中国とネパールの国境に位置するギヨンポートで、急激な土石流が発生し、150人以上が死亡し、数百人が行方不明になった。The Conversationによると、この災害は氷河の崩壊によって引き起こされた。
中国国内での情報制限
監視カメラの映像は存在するが、中国政府は国内での災害情報の拡散を制限している。BBCによると、国営メディアは災害の写真を1枚だけ放送した。中国のソーシャルメディアでも、災害に関する動画や詳細な情報は検閲されたり削除されたりしている。
中国は数百人の緊急対応チームを動員し、大規模な救助作戦を展開している。習近平国家主席は緊急会議を開催し、対応を統括した。しかし、死者の数や被害の規模、そしてダム湖の氾濫の可能性といった継続的なリスクについては情報が不足している。
気候変動と氷河の崩壊
専門家は、この災害が気候変動によって氷河が不安定化したため起こったと指摘している。The Conversationによると、ヒマラヤの氷河は「第三の極」であり、その氷の貯蔵量が非常に多いが、気温の上昇によりますます不安定になっている。
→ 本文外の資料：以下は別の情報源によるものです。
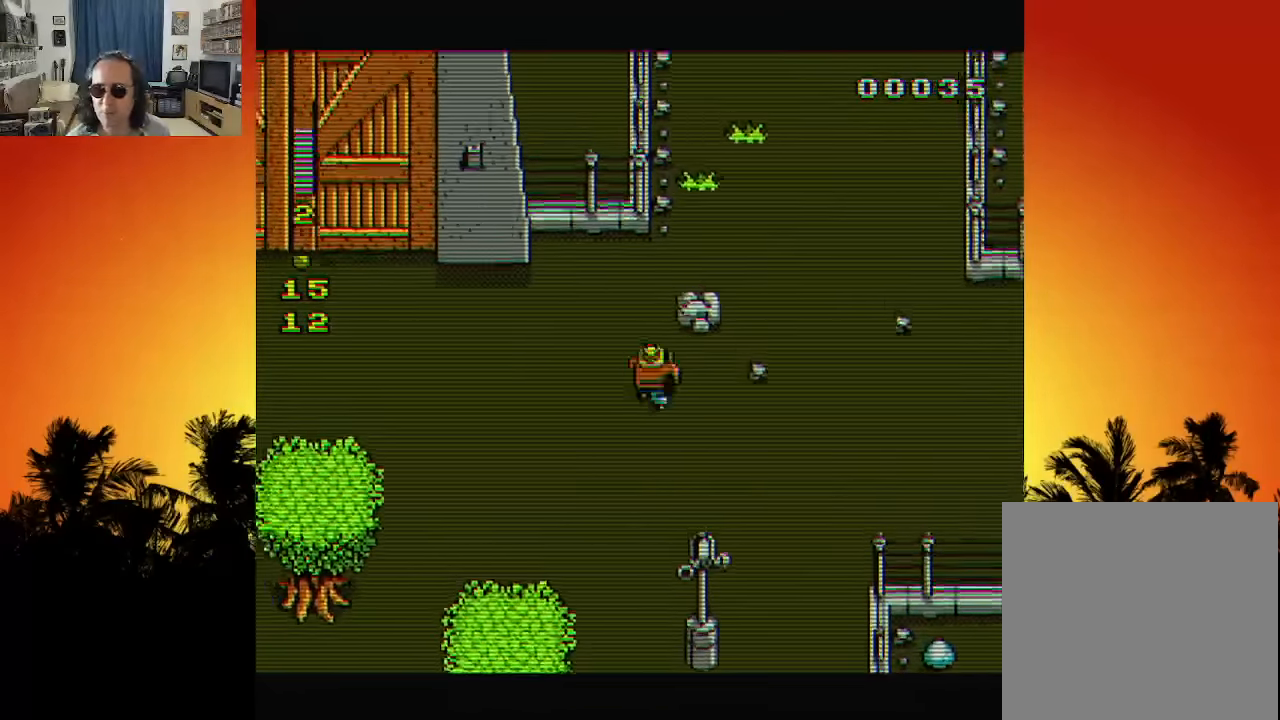
{"buttons": ["DPAD_RIGHT"], "left_stick": "center", "right_stick": "center", "events": [[83, "DPAD_UP", "up"], [116, "DPAD_DOWN", "down"], [233, "DPAD_DOWN", "up"]]}
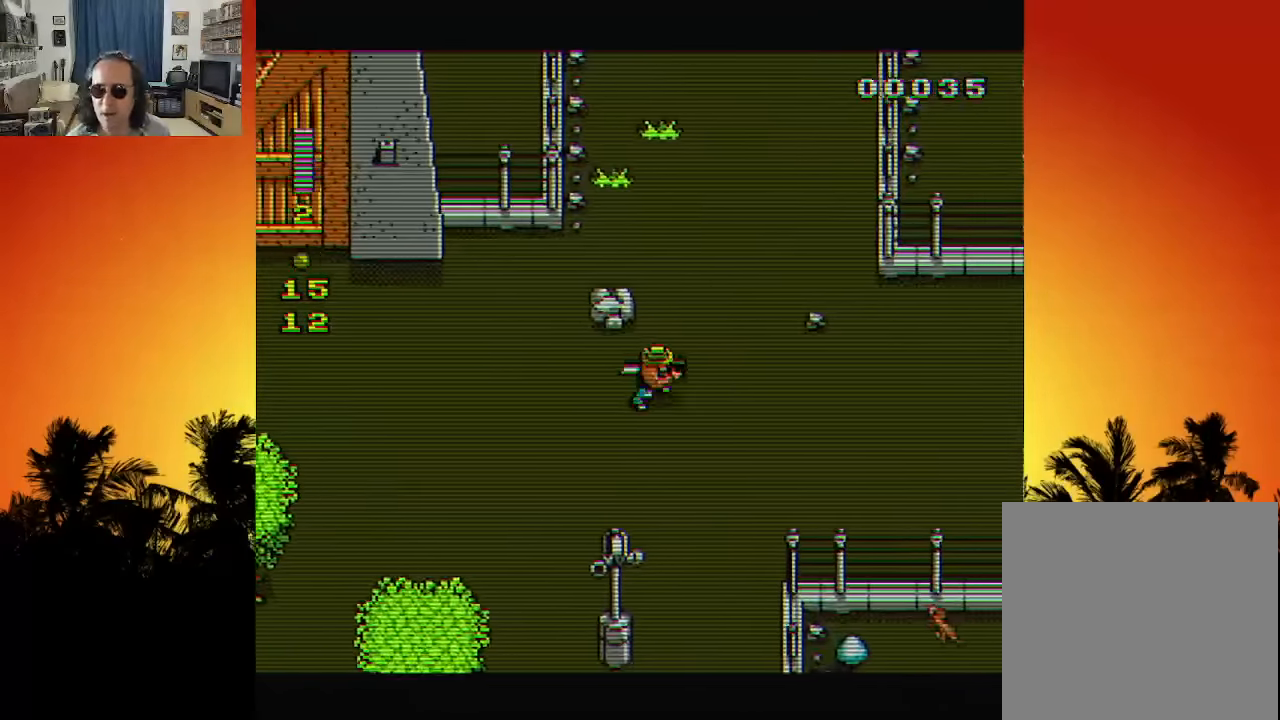
{"buttons": ["DPAD_UP"], "left_stick": "center", "right_stick": "center", "events": [[83, "DPAD_UP", "down"], [433, "DPAD_RIGHT", "up"]]}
土石流の衝撃は強力で、当初はマグニチュード4.4の地震と誤認された。土石流は氷、岩、木、泥を含んで、ネパールのカトマンドゥからチベットのラサに至るボテコーシー川の谷を170キロメートル以上進んだ。
政治的・情報的センシティビティ
チベットは中国との関係が複雑で、中国政府は1950年代にこの地域を併合した。BBCによると、チベットは長年中国統治に抵抗しており、中国政府は地域の人権問題について国際的な批判を受けてきた。チベットの亡命精神指導者ダライ・ラマは北京によって分離主義者とみなされている。
このような背景により、洪水とその被害者に関する情報は限られている。中国は救助活動やダム湖のリスクに関する毎日の更新情報を提供しているが、死者や行方不明者の情報はほとんど公開されていない。BBCによると、中国のプラットフォームでは「チベット」という言葉が検閲されることが多く、特に世界的な注目を集めるような出来事の際にはそうだ。
一方で、国際社会では災害に関する映像やソーシャルメディア投稿が広く流通しており、中国のインターネット検閲が政治的に敏感な出来事に関する公開討論を制御していることが浮き彫りになっている。